The same result occurs in the event of a settlement, rather than a verdict. When an attorney helps a client settle a case, the insurance company issues the check, and the attorney deposits the check in his/her trust account. After waiting until the check clears, the attorney disburses the money, subject to Georgia State Bar Rule 1.15(I). It is at this stage that many attorneys violate their professional obligations to their clients by paying the client’s medical bills from the trust account automatically without fully informing the client of his/her actual responsibilities. The bottom line is that the money belongs to the client, subject to legal, enforceable liens and other rights of reimbursement. Georgia law provides a way for a doctor or hospital to establish a legal, enforceable lien, but if the provider fails to perfect such a lien, then the doctor or hospital remains a mere creditor with the same rights to recover money from Jim as a utility company or other contractor that Jim fails to pay.
In the absence of an enforceable lien, Jim or any other injured client can instruct his lawyer to disburse the total amount of money without any money being paid to a doctor or hospital. The lawyer can, and must, honor his client’s instruction and comply with impunity.
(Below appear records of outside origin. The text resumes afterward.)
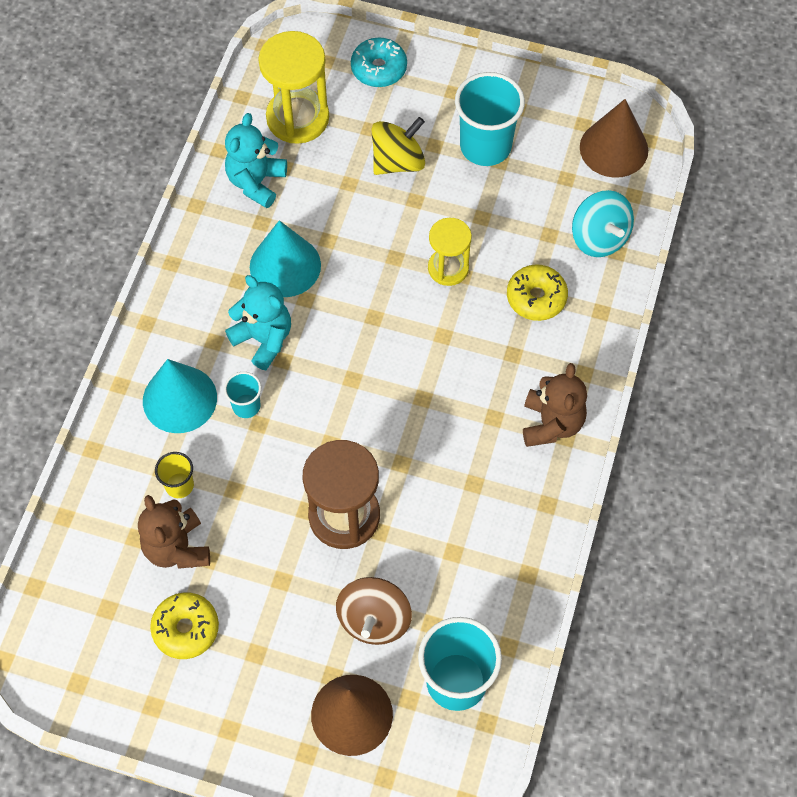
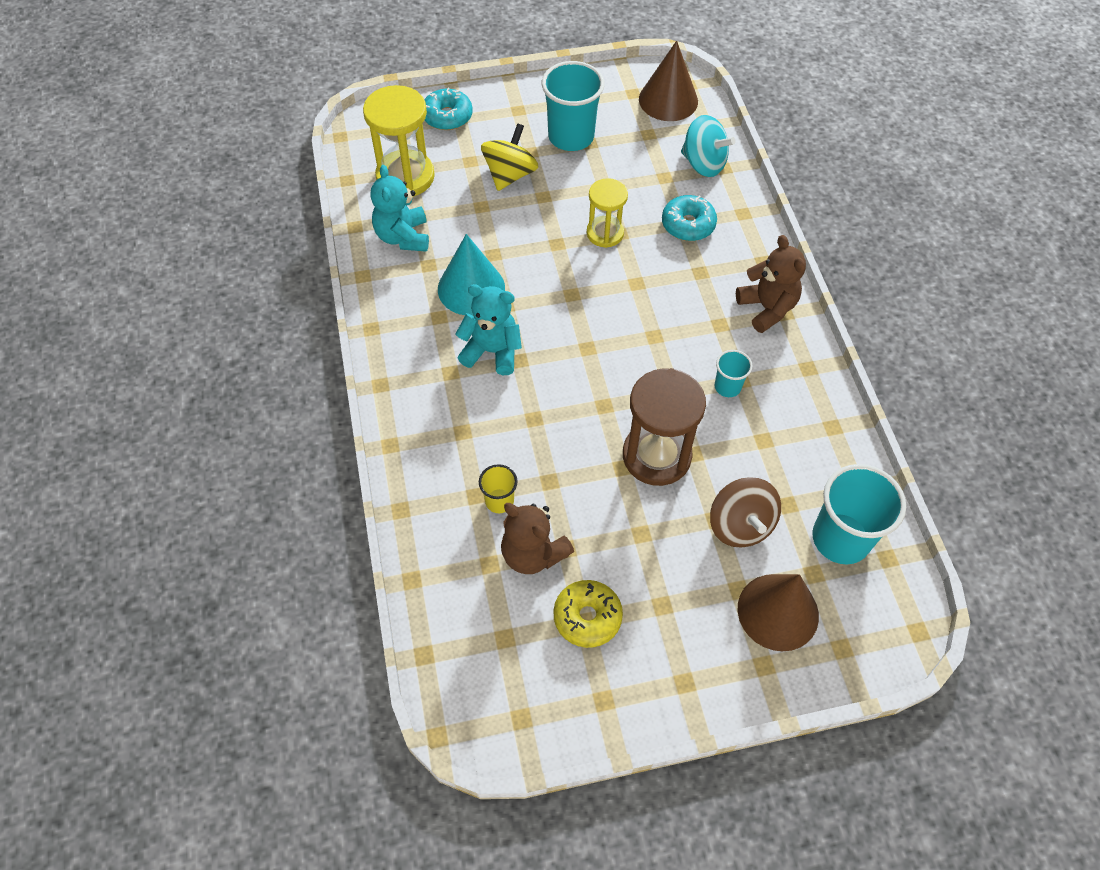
camera: 30 degrees left, 5 degrees down
turquoise cone [143,359,217,433] -> none
turquoise cup [224,372,261,418] -> turquoise cup moved to [715,350,752,397]
yellow donut [507,264,568,321] -> turquoise donut [662,195,717,241]

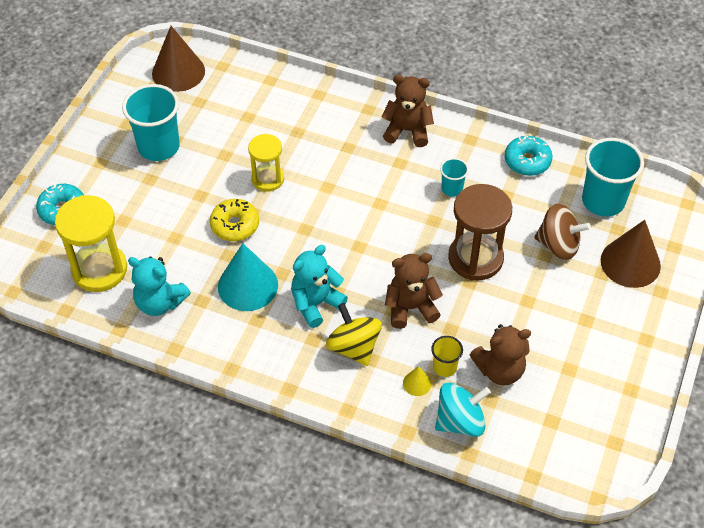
camera: 55 degrees left, 5 degrees down
yellow spinning top [481,123,538,191] -> yellow spinning top moved to [326,303,382,366]
yellow donut [553,580,623,648] -> yellow donut moved to [210,199,259,241]
turquoise donut [662,195,717,241] -> turquoise donut moved to [504,136,552,176]
turquoise spinning top [681,115,736,177] -> turquoise spinning top moved to [435,382,491,437]
none -> brown teddy bear [385,253,443,329]
none -> yellow cone [403,366,431,396]

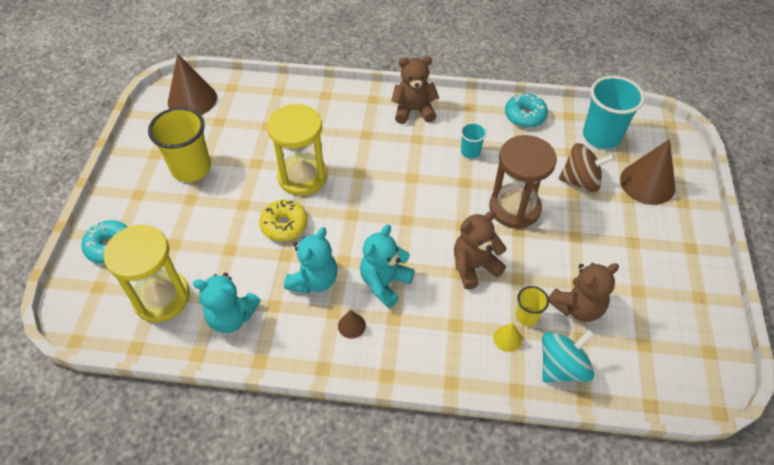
camera: 15 degrees left, 0 degrees up
turquoise cup [122,84,180,161] -> yellow cup [148,107,211,182]
turquoise cone [218,243,278,311] -> turquoise teddy bear [284,227,338,294]
yellow hourglass [248,134,284,192] -> yellow hourglass [267,104,327,196], size x1.61
yellow spinning top [326,303,382,366] -> none
none -> brown cone [338,310,366,339]

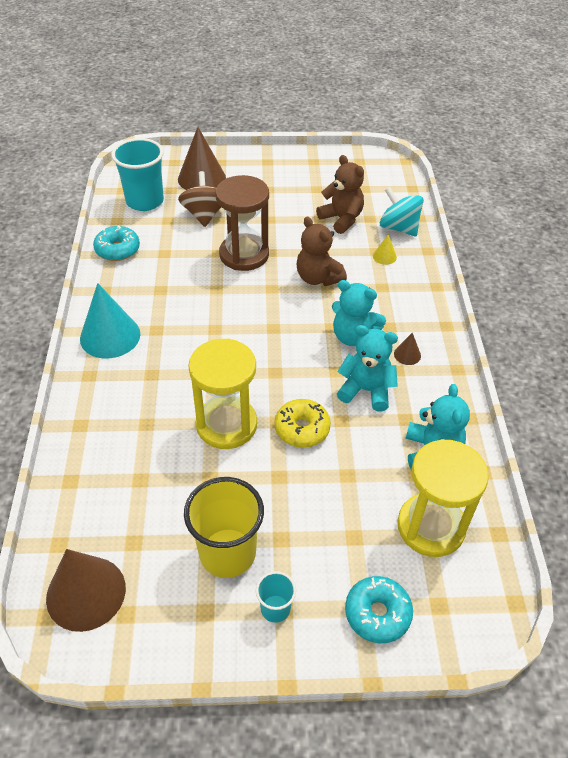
camera: 100 degrees left, 5 degrees down
brown teddy bear [391,56,439,124] -> turquoise cone [80,283,140,358]
turquoise cup [461,122,487,159] -> turquoise cup moved to [256,571,296,623]
yellow cup [516,286,549,326] -> none

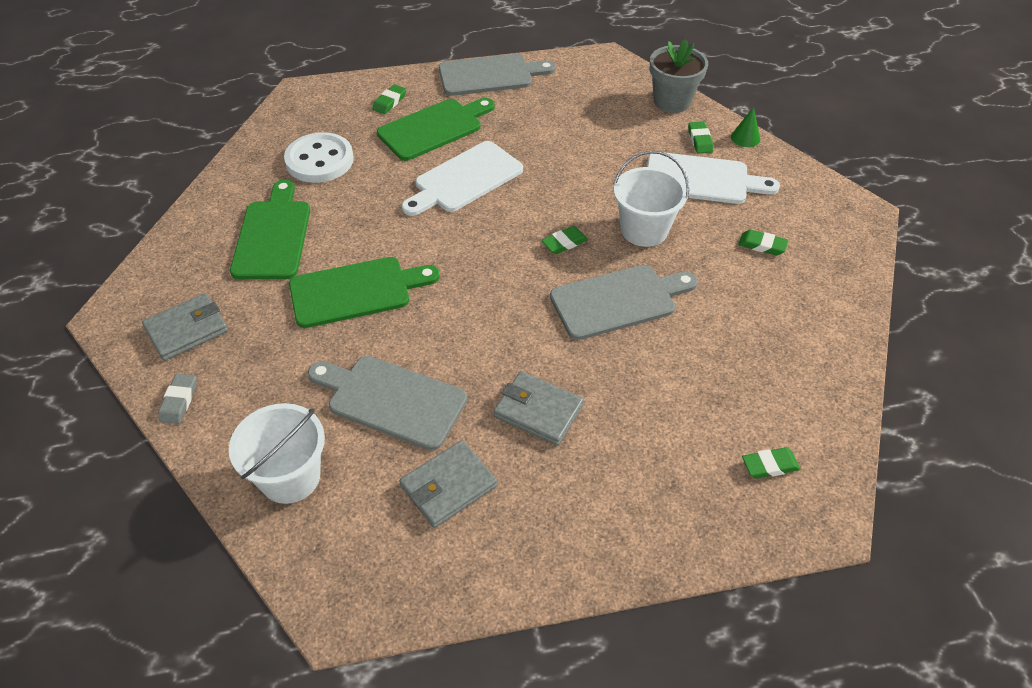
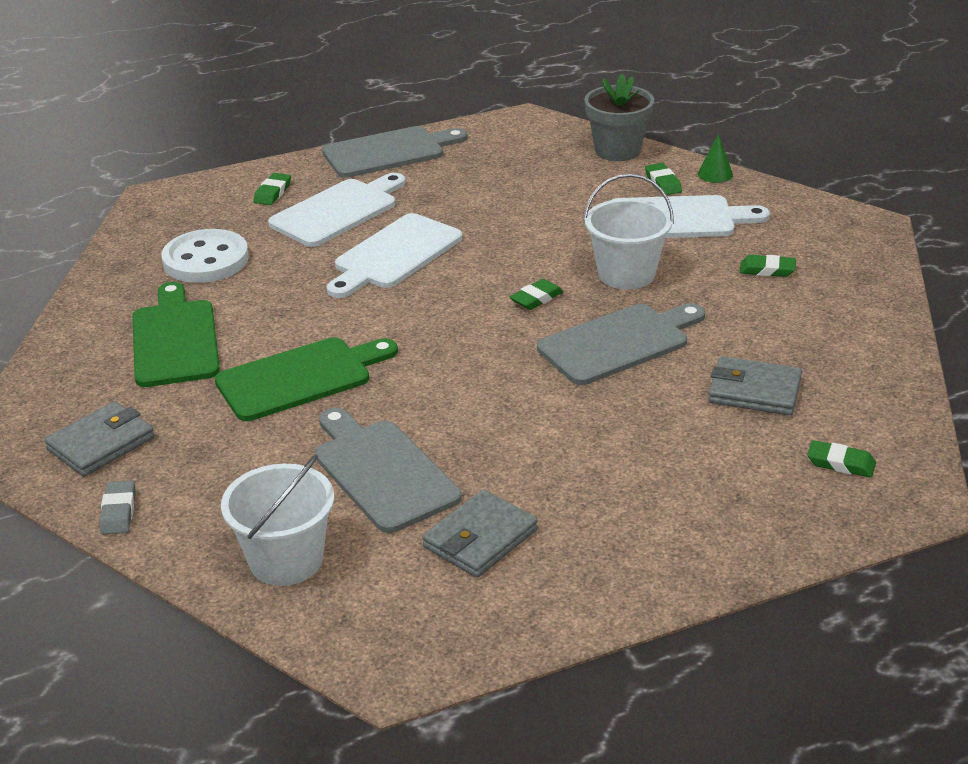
camera: 10 degrees left, 15 degrees down
grey cutting board [308,356,467,451] -> grey cutting board turned 45 degrees clockwise [315,408,462,533]
green cutting board [377,98,495,161] -> white cutting board [268,173,406,247]
grey wallet [494,371,584,446] -> grey wallet moved to [708,356,802,415]
green eraser [742,447,800,479] -> green eraser turned 45 degrees clockwise [807,440,876,478]

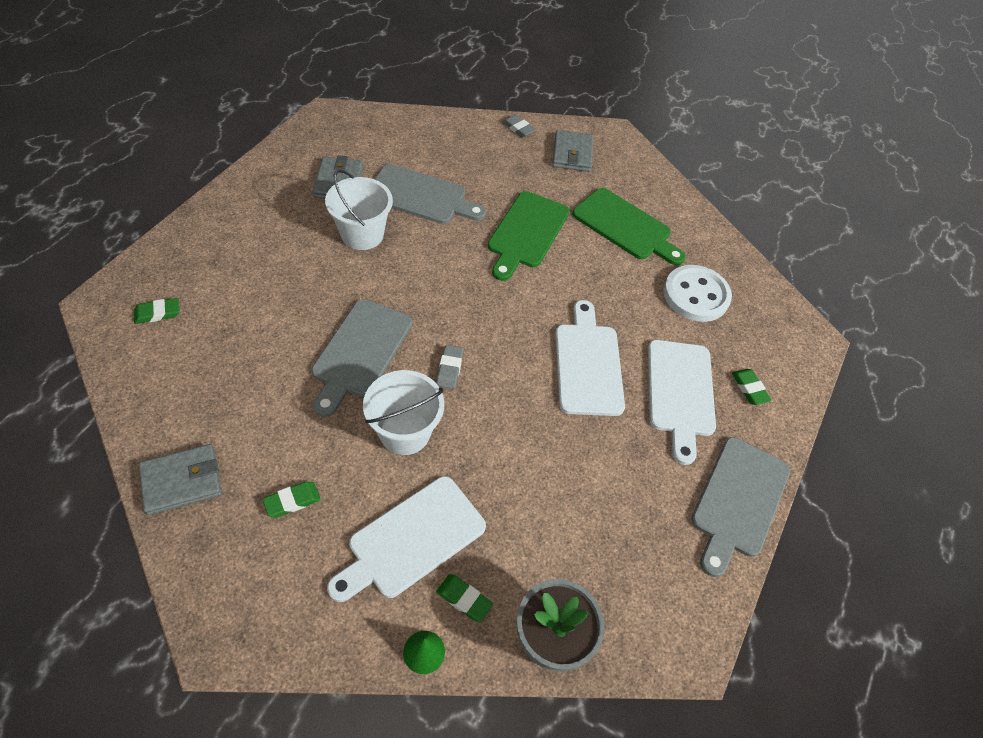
camera: 135 degrees right, 20 degrees up
white bucket [221,455,334,586] -> white bucket moved to [325,169,393,250]
green eraser [510,279,563,310] -> grey eraser [436,345,464,389]
grey wallet [708,356,802,415] -> grey wallet moved to [139,444,222,515]

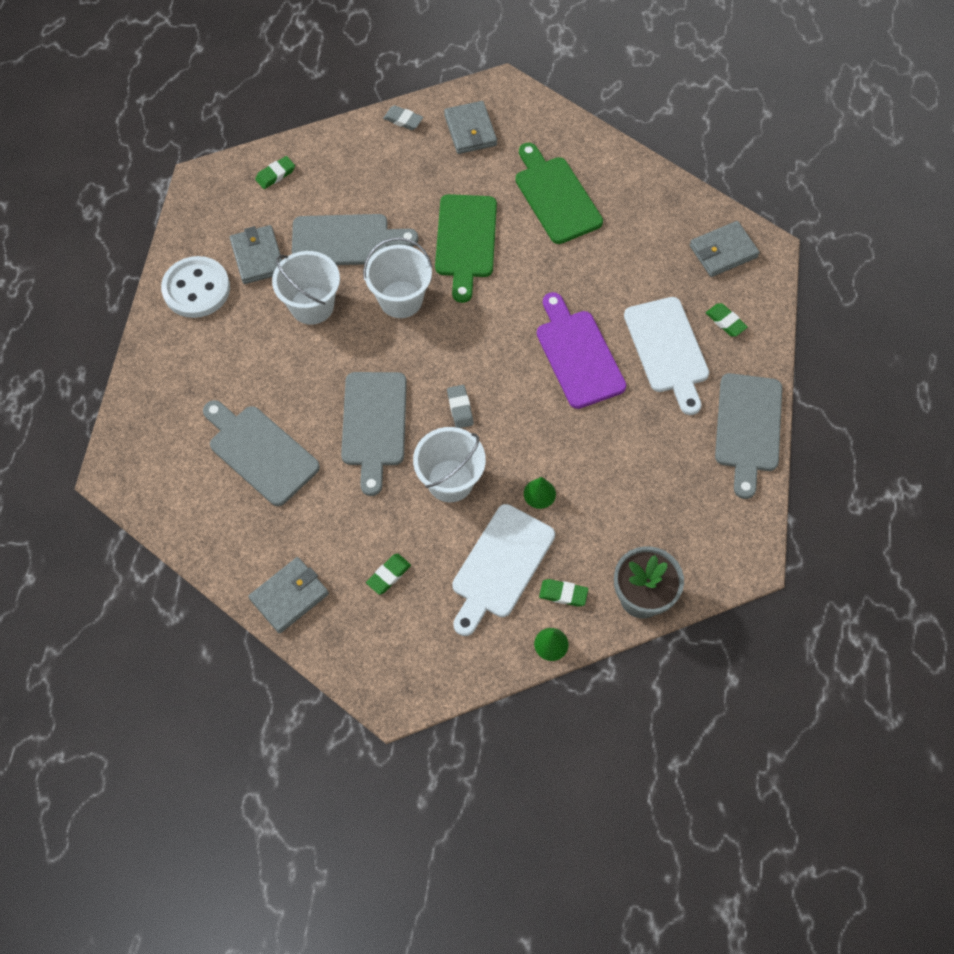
camera: 15 degrees left, 10 degrees up
green eraser [134,298,180,324] -> green eraser moved to [255,156,295,189]
white cutting board [555,300,625,416] -> purple cutting board [537,292,626,409]
green cutting board [572,188,686,265] -> green cutting board turned 135 degrees counterclockwise [515,143,603,244]
white button [663,265,732,322] -> white button moved to [161,256,230,318]
none -> grey cutting board [203,400,320,506]
none -> white bucket [363,237,433,318]
none -> green cone [524,477,556,509]
none -> grey wallet [690,221,760,277]

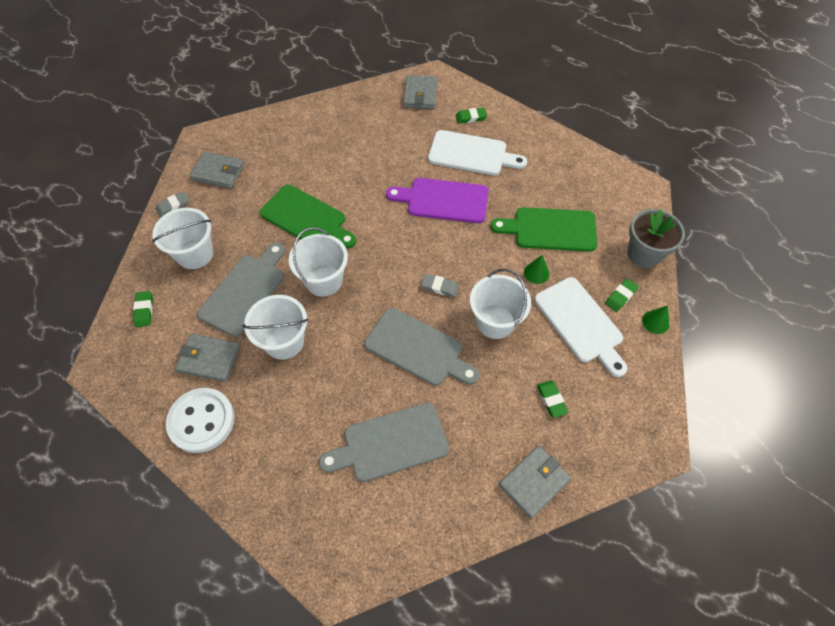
camera: 60 degrees left, 5 degrees down
grey wallet [248,557,329,634] -> grey wallet turned 60 degrees clockwise [499,446,571,519]
green cutting board [515,143,603,244] -> green cutting board moved to [490,207,597,252]
grey cutting board [715,373,782,499] -> none
none -> white bucket [152,208,213,269]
Not only can the lawyer disburse settlement money without paying medical bills, the lawyer is not even required to notify the doctor or hospital that the client/patient has received any money. In fact, notifying the provider could be construed as a violation of the attorney’s duty of loyalty to his client.
However, many unethical lawyers essentially force their clients to allow them to pay the doctor bills from settlement money by telling the client that he is required to pay the medical bills. The reason for this is simple. The doctor and lawyer have an express or implied agreement to “scratch each other’s back.” The agreement between the doctor and lawyer works like this:
Doctor to lawyer: “If you will make sure that my bill is paid from the settlement proceeds, I will refer injured people to you for representation.”
Lawyer to doctor: “I will make sure that you are paid from the settlement proceeds if you will refer injured people to me for representation.”
This type of arrangement is unethical, immoral, and criminal, but it has become an epidemic. See my blog post at the following link for more information about this despicable conduct.
If a chiropractor, medical doctor, or other health care provider attempts to refer you to a specific lawyer or law firm and you have not asked for a referral, please report it to me or a fellow member of the State Bar of Georgia Fair Marketing Practices Committee. It is possible that the doctor and lawyer have a relationship similar to the one I described above, and you may suffer the consequences.